Wat de kritische kranten- en boekenlezer van nu ziet, is dat een aantal van die symptomen in ijltempo in verschillende landen zichtbaar worden. Dat roept verzet op en angst. En bij mij vertwijfeling. Vertwijfeling slaat stom en angst verlamt. Wie zichzelf serieus wil blijven nemen, die moet ‘terugdenken’, zich te weer stellen. Dat lukte mij, doorgewinterde ’68-er, steeds minder goed de laatste jaren, me wapenen tegen het dichtslibben van idealen. Vandaar: terug naar de bron, informatie, de uni.
Ik kreeg het bevestigd in de spoedcursus kritisch denken van de even erudiete als grappige filosoof René Gabriëls. Weerstand begint met een kritische levenshouding, informatie en communicatie en leidt tot onafhankelijk denken, als het moet tot demonstreren en procederen. De kritische journalist, politicus, wetenschapper, kunstenaar en docent zal zich voortdurend afvragen in hoeverre zijn activiteiten de bestaande toestand bevestigen of bijdragen aan een rechtvaardiger maatschappij. Dat geldt overigens ook wanneer geen fascisme dreigt.
En de kunst? In de opvattingen van Adorno speelt de kunst een belangrijke rol. Zij kan de bestaande verhoudingen representeren of maskeren. Dat gebeurt in de kunst- en cultuurindustrie. Ze kan ook de werkelijke verhoudingen blootleggen, zichtbaar, tastbaar maken. Kunst moet desillusioneren. Dat doet met name avant-gardekunst, daarom is zij belangrijker dan Schone Kunst. Genieten is ondergeschikt aan denken.
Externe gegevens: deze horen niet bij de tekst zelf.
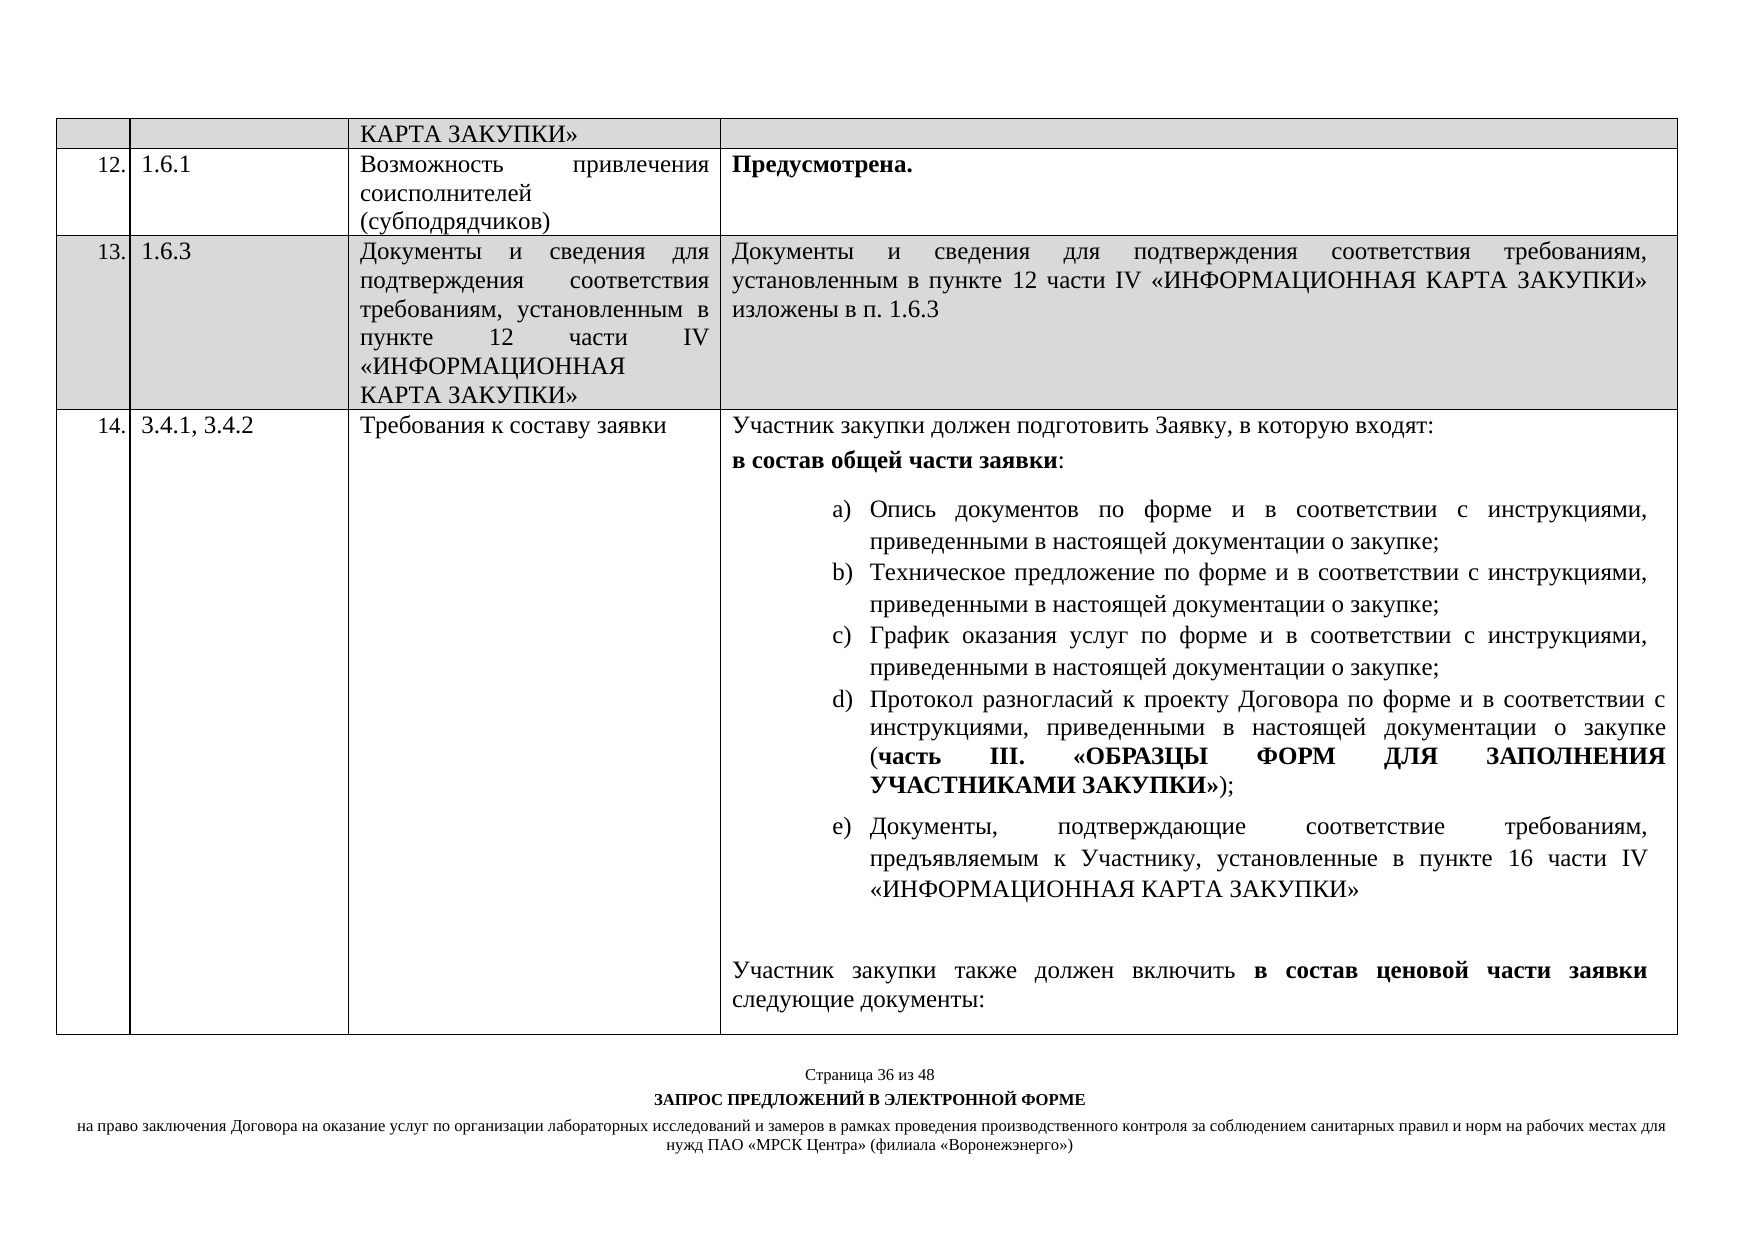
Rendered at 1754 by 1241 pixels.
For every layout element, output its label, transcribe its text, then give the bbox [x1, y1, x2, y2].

table_cell Документы и сведения для подтверждения соответствия требованиям, установленным в пункте 12 части IV «ИНФОРМАЦИОННАЯ КАРТА ЗАКУПКИ» [349, 236, 720, 409]
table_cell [721, 119, 1677, 148]
table_cell 1.5.3 [131, 119, 348, 148]
table_cell Документы и сведения для подтверждения соответствия требованиям, установленным в пункте 12 части IV «ИНФОРМАЦИОННАЯ КАРТА ЗАКУПКИ» изложены в п. 1.6.3 [721, 236, 1677, 409]
table_cell 3.4.1, 3.4.2 [131, 410, 348, 1034]
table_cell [349, 410, 720, 1034]
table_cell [721, 410, 1677, 1034]
table_cell 1.6.1 [131, 149, 348, 235]
table_cell [57, 149, 129, 235]
table_cell Возможность привлечения соисполнителей (субподрядчиков) [349, 149, 720, 235]
table_cell [57, 410, 129, 1034]
table_cell [57, 119, 129, 148]
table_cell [349, 119, 720, 148]
table_cell 1.6.3 [131, 236, 348, 409]
table_cell Предусмотрена. [721, 149, 1677, 235]
table_cell [57, 236, 129, 409]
Dus? Ik zie in toenemende mate kunst functioneren als amusement. Niet plat en oppervlakkig, maar als intellectueel vertier, feel good-tranquilizer, statusverlener. De bewondering, troost en verrukking die zij genereert, wordt deel van de Gedankenlosigkeit die zich breed maakt in de schare der kunstliefhebbers. Kunst gedijt steeds meer in het hogere segment van de cultuurindustrie. Ze bemiddelt het gevoel van een heile Welt, ze doordringt je van de grootsheid en mogelijkheden van de mens, ze sust je in een halfslaap van genieten op niveau met gelijkgestemden. Leef! Geniet!
Maar in deze wereld waarin onder de hegemonie van het kapitaal vrijheid tot markt en de mens tot klant is gereduceerd, waarin het Midden-Oosten een straat verder is en Afrika een andere buurt, waar wordt geleden, gemoord, gestolen, verkracht en bedrogen, open en bloot en op grote schaal, waar naast de deur vluchtelingenleed en armoe broeien, daar hangt de kunst in klaterpraat schone luiers op. Wie zich niet verweert, is medeplichtig.
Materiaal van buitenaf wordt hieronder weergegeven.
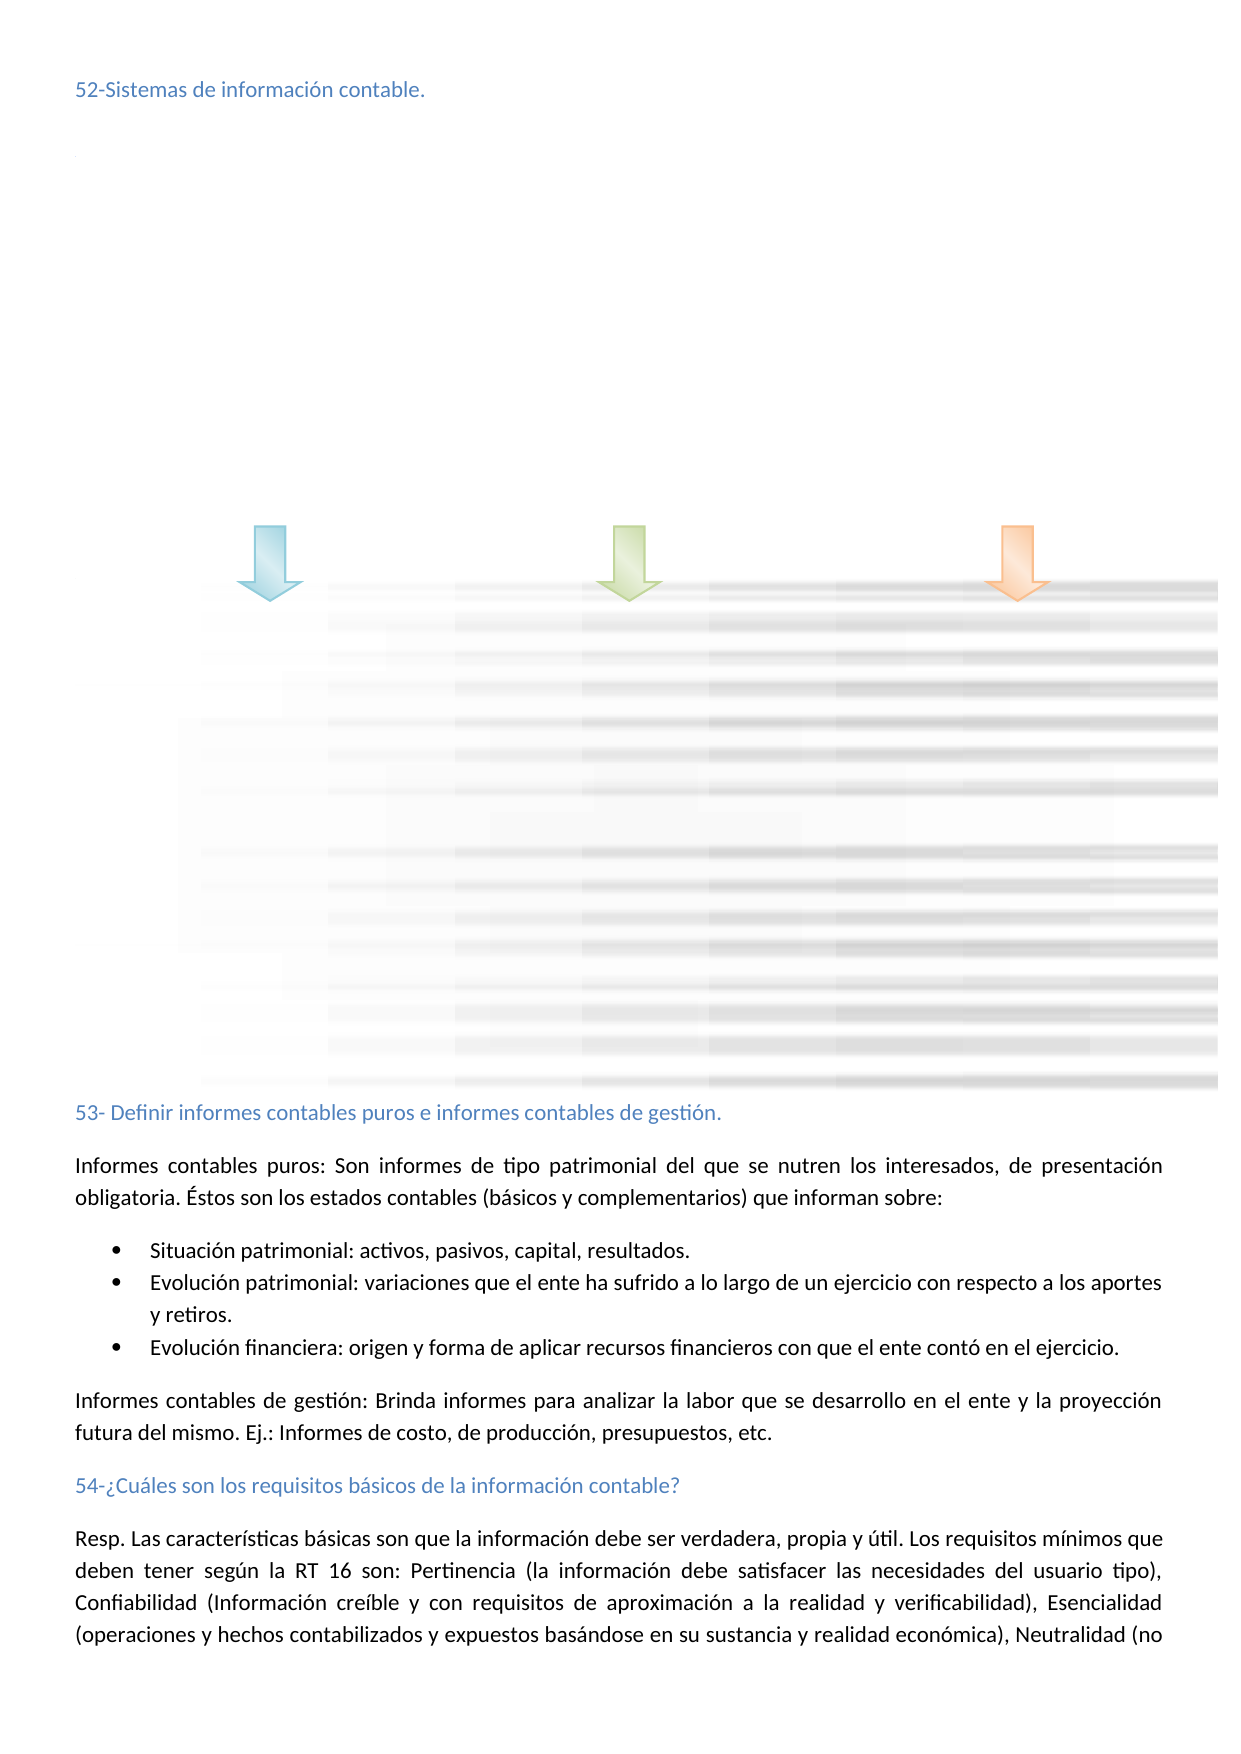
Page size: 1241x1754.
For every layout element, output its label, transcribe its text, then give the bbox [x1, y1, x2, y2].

text Informes contables de gestión: Brinda informes para analizar la labor que se desarrollo en el ente y la proyección futura del mismo. Ej.: Informes de costo, de producción, presupuestos, etc. [75, 1386, 1165, 1446]
text 53- Definir informes contables puros e informes contables de gestión. [75, 579, 1165, 1126]
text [75, 1524, 1165, 1648]
list Evolución financiera: origen y forma de aplicar recursos financieros con que el ente contó en el ejercicio. [112, 1333, 1165, 1361]
text Informes contables puros: Son informes de tipo patrimonial del que se nutren los interesados, de presentación obligatoria. Éstos son los estados contables (básicos y complementarios) que informan sobre: [75, 1151, 1165, 1211]
text 54-¿Cuáles son los requisitos básicos de la información contable? [75, 1471, 1165, 1499]
list Situación patrimonial: activos, pasivos, capital, resultados. [112, 1236, 1165, 1264]
text 52-Sistemas de información contable. [75, 75, 1165, 103]
list Evolución patrimonial: variaciones que el ente ha sufrido a lo largo de un ejercicio con respecto a los aportes y retiros. [112, 1268, 1165, 1328]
En nu? Es gibt kein richtiges Leben im falschen luidt de categorische imperatief van Adorno. Maar wie kritisch is, ziet zich geplaatst voor de bijna onoplosbare opgave zich niet te laten verlammen, noch door de macht van de anderen noch door de eigen onmacht. Dat zegt Adorno ook.
Ik draai een kleine revolutie af…, pff, hoe ingewikkeld dat is, zien we bij Lucebert. Opnieuw in bad. Ik moet de Minima Moralia blijven lezen.